===== GIVEN RECORDS
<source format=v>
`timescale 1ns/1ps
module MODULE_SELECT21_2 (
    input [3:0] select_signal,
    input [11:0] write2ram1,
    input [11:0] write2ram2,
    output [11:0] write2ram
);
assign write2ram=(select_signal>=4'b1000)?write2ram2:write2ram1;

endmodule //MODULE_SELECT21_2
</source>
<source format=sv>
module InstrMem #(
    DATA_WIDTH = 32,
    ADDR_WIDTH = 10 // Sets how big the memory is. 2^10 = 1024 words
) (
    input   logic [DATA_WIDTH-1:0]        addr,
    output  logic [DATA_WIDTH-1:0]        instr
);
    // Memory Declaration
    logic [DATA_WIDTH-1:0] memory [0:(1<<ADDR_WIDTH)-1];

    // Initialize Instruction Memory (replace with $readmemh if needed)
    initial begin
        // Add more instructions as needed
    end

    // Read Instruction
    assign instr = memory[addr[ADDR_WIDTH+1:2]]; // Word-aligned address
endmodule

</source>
==========
===== GIVEN RECORDS
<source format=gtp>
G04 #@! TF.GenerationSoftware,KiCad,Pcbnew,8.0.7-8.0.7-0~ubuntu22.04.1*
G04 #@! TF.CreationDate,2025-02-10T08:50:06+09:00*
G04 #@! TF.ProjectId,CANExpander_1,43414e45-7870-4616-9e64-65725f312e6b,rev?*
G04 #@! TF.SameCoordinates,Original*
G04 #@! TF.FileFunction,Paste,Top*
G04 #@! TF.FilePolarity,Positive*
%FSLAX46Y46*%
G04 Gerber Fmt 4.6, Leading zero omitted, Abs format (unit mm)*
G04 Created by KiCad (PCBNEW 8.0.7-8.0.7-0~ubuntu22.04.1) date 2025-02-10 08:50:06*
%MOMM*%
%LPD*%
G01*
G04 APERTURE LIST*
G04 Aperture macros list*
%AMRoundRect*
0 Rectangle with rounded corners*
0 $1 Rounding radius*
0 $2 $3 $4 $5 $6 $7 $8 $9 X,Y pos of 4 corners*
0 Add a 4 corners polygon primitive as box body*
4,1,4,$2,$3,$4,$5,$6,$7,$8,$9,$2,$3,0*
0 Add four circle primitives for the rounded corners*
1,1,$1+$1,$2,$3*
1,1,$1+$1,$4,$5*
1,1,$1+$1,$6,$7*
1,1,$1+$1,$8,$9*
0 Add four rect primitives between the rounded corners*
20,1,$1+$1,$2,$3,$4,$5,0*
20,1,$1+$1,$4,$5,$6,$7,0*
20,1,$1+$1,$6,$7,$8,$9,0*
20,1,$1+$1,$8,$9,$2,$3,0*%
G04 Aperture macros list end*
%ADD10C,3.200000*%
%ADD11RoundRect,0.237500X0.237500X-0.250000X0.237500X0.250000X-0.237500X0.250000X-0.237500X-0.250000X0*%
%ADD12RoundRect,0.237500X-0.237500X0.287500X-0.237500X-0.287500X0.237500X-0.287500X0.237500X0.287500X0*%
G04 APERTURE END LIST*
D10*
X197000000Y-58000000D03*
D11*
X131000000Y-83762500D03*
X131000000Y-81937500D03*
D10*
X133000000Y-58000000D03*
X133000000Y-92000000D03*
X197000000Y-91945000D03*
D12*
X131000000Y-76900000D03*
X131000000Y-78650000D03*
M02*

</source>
==========
» **YOUR INSTRUCTIONS**: All lines in the data that contain the word "KiCad" should be copied.

» **TASK OUTPUT**:
G04 #@! TF.GenerationSoftware,KiCad,Pcbnew,8.0.7-8.0.7-0~ubuntu22.04.1*
G04 Created by KiCad (PCBNEW 8.0.7-8.0.7-0~ubuntu22.04.1) date 2025-02-10 08:50:06*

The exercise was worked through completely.